(Data entries)
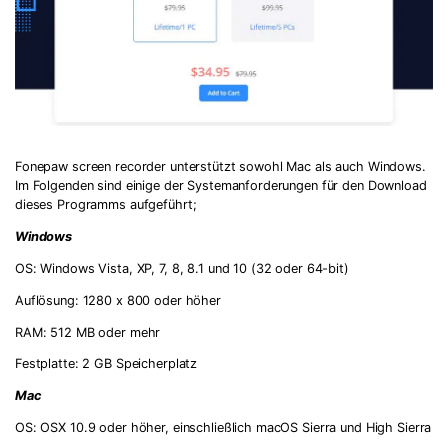
Fonepaw screen recorder unterstützt sowohl Mac als auch Windows.
Im Folgenden sind einige der Systemanforderungen für den Download
dieses Programms aufgeführt;
Windows
OS: Windows Vista, XP, 7, 8, 8.1 und 10 (32 oder 64-bit)
Auflösung: 1280 x 800 oder höher
RAM: 512 MB oder mehr
Festplatte: 2 GB Speicherplatz
Mac
OS: OSX 10.9 oder höher, einschließlich macOS Sierra und High Sierra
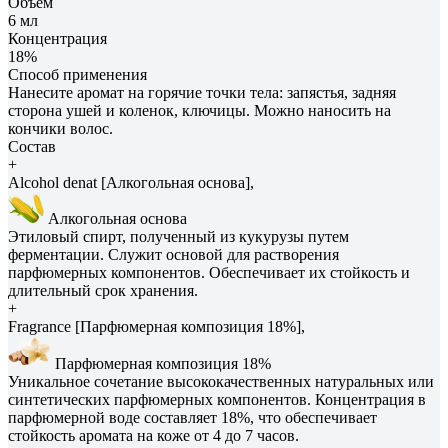
Объем
6 мл
Концентрация
18%
Способ применения
Нанесите аромат на горячие точки тела: запястья, задняя
сторона ушей и коленок, ключицы. Можно наносить на
кончики волос.
Состав
+
Alcohol denat [Алкогольная основа],
Алкогольная основа
Этиловый спирт, полученный из кукурузы путем
ферментации. Служит основой для растворения
парфюмерных компонентов. Обеспечивает их стойкость и
длительный срок хранения.
+
Fragrance [Парфюмерная композиция 18%],
Парфюмерная композиция 18%
Уникальное сочетание высококачественных натуральных или
синтетических парфюмерных компонентов. Концентрация в
парфюмерной воде составляет 18%, что обеспечивает
стойкость аромата на коже от 4 до 7 часов.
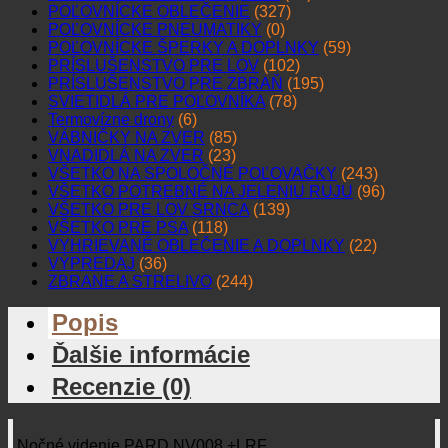
POĽOVNÍCKE OBLEČENIE
(327)
POĽOVNÍCKE PNEUMATIKY
(0)
POĽOVNÍCKE ŠPERKY A DOPLNKY
(59)
PRÍSLUŠENSTVO PRE LOV
(102)
PRÍSLUŠENSTVO PRE ZBRAŇ
(195)
SVIETIDLÁ PRE POĽOVNÍKA
(78)
Termovízne drony
(6)
VÁBNIČKY NA ZVER
(85)
VNADIDLÁ NA ZVER
(23)
VŠETKO NA SPOLOČNÉ POĽOVAČKY
(243)
VŠETKO POTREBNÉ NA JELENIU RUJU
(96)
VŠETKO PRE LOV SRNCA
(139)
VŠETKO PRE PSA
(118)
VYHRIEVANÉ OBLEČENIE A DOPLNKY
(22)
VÝPREDAJ
(36)
ZBRANE A STRELIVO
(244)
Popis
Ďalšie informácie
Recenzie (0)
Nočné videnie PARD NV008 +LRF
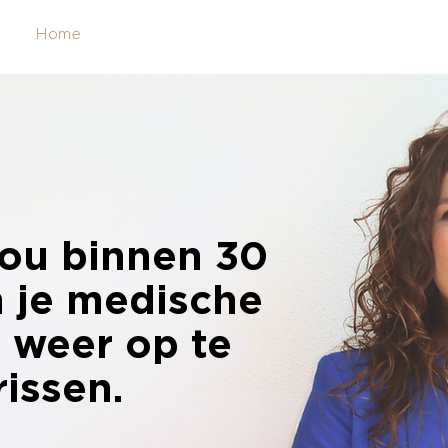
Home
Podcast
Cursussen
Gratis!
Instructe
jou binnen 30
 je medische
 weer op te
rissen.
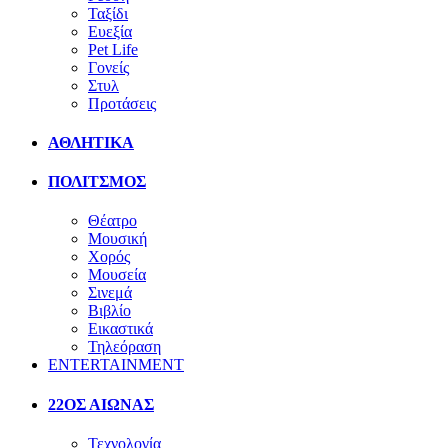
Ταξίδι
Ευεξία
Pet Life
Γονείς
Στυλ
Προτάσεις
ΑΘΛΗΤΙΚΑ
ΠΟΛΙΤΣΜΟΣ
Θέατρο
Μουσική
Χορός
Μουσεία
Σινεμά
Βιβλίο
Εικαστικά
Τηλεόραση
ENTERTAINMENT
22ΟΣ ΑΙΩΝΑΣ
Τεχνολογία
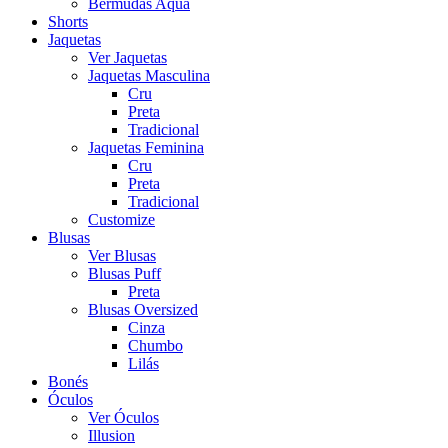
Bermudas Aqua
Shorts
Jaquetas
Ver Jaquetas
Jaquetas Masculina
Cru
Preta
Tradicional
Jaquetas Feminina
Cru
Preta
Tradicional
Customize
Blusas
Ver Blusas
Blusas Puff
Preta
Blusas Oversized
Cinza
Chumbo
Lilás
Bonés
Óculos
Ver Óculos
Illusion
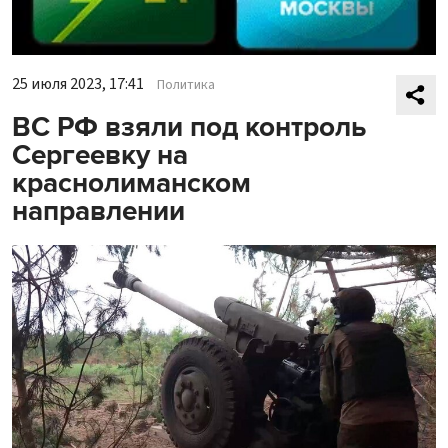
25 июля 2023, 17:41
Политика
ВС РФ взяли под контроль
Сергеевку на
краснолиманском
направлении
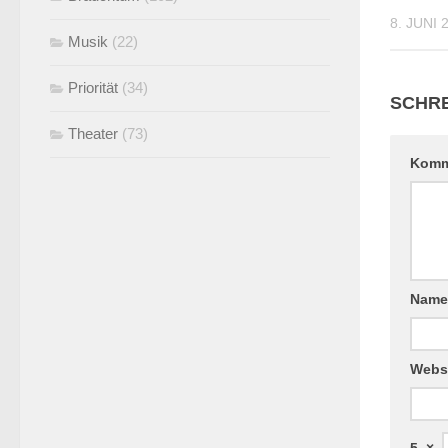
8. JUNI 
Musik
(22)
Priorität
(34)
SCHRE
Theater
(73)
Komm
Nam
Webs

● **Task instructions**: Repeat the entries faithfully. Any picture gets left out.

● **Output for this task**:
Fonepaw screen recorder unterstützt sowohl Mac als auch Windows.
Im Folgenden sind einige der Systemanforderungen für den Download
dieses Programms aufgeführt;
Windows
OS: Windows Vista, XP, 7, 8, 8.1 und 10 (32 oder 64-bit)
Auflösung: 1280 x 800 oder höher
RAM: 512 MB oder mehr
Festplatte: 2 GB Speicherplatz
Mac
OS: OSX 10.9 oder höher, einschließlich macOS Sierra und High Sierra
Объем
6 мл
Концентрация
18%
Способ применения
Нанесите аромат на горячие точки тела: запястья, задняя
сторона ушей и коленок, ключицы. Можно наносить на
кончики волос.
Состав
+
Alcohol denat [Алкогольная основа],
Алкогольная основа
Этиловый спирт, полученный из кукурузы путем
ферментации. Служит основой для растворения
парфюмерных компонентов. Обеспечивает их стойкость и
длительный срок хранения.
+
Fragrance [Парфюмерная композиция 18%],
Парфюмерная композиция 18%
Уникальное сочетание высококачественных натуральных или
синтетических парфюмерных компонентов. Концентрация в
парфюмерной воде составляет 18%, что обеспечивает
стойкость аромата на коже от 4 до 7 часов.
POĽOVNÍCKE OBLEČENIE
(327)
POĽOVNÍCKE PNEUMATIKY
(0)
POĽOVNÍCKE ŠPERKY A DOPLNKY
(59)
PRÍSLUŠENSTVO PRE LOV
(102)
PRÍSLUŠENSTVO PRE ZBRAŇ
(195)
SVIETIDLÁ PRE POĽOVNÍKA
(78)
Termovízne drony
(6)
VÁBNIČKY NA ZVER
(85)
VNADIDLÁ NA ZVER
(23)
VŠETKO NA SPOLOČNÉ POĽOVAČKY
(243)
VŠETKO POTREBNÉ NA JELENIU RUJU
(96)
VŠETKO PRE LOV SRNCA
(139)
VŠETKO PRE PSA
(118)
VYHRIEVANÉ OBLEČENIE A DOPLNKY
(22)
VÝPREDAJ
(36)
ZBRANE A STRELIVO
(244)
Popis
Ďalšie informácie
Recenzie (0)
Nočné videnie PARD NV008 +LRF
Home
Podcast
Cursussen
Gratis!
Instructe
jou binnen 30
 je medische
 weer op te
rissen.
Ταξίδι
Ευεξία
Pet Life
Γονείς
Στυλ
Προτάσεις
ΑΘΛΗΤΙΚΑ
ΠΟΛΙΤΣΜΟΣ
Θέατρο
Μουσική
Χορός
Μουσεία
Σινεμά
Βιβλίο
Εικαστικά
Τηλεόραση
ENTERTAINMENT
22ΟΣ ΑΙΩΝΑΣ
Τεχνολογία
Bermudas Aqua
Shorts
Jaquetas
Ver Jaquetas
Jaquetas Masculina
Cru
Preta
Tradicional
Jaquetas Feminina
Cru
Preta
Tradicional
Customize
Blusas
Ver Blusas
Blusas Puff
Preta
Blusas Oversized
Cinza
Chumbo
Lilás
Bonés
Óculos
Ver Óculos
Illusion
25 июля 2023, 17:41
Политика
ВС РФ взяли под контроль
Сергеевку на
краснолиманском
направлении
8. JUNI 
Musik
(22)
Priorität
(34)
SCHRE
Theater
(73)
Komm
Nam
Webs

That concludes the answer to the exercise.